• **Extracted material**:
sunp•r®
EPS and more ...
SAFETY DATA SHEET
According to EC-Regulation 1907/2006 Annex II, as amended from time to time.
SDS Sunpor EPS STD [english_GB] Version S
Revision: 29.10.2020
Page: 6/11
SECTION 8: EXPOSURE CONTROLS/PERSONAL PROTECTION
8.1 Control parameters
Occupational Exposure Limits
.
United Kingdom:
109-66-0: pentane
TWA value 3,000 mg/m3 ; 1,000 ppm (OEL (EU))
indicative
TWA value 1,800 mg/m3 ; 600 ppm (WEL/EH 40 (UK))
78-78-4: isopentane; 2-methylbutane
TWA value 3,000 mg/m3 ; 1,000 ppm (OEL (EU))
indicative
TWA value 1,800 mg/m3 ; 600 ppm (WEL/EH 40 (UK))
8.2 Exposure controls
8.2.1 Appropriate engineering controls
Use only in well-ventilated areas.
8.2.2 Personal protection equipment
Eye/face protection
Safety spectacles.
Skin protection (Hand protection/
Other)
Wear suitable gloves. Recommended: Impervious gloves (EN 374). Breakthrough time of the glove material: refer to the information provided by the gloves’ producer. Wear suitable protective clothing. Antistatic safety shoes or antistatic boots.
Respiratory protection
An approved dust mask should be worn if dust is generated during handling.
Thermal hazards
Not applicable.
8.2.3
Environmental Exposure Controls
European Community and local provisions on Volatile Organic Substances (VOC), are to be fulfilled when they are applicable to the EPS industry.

• **What this task involves**: After reading through the material, report every line that holds "applicable".

• **Result of the exercise**:
Not applicable.
European Community and local provisions on Volatile Organic Substances (VOC), are to be fulfilled when they are applicable to the EPS industry.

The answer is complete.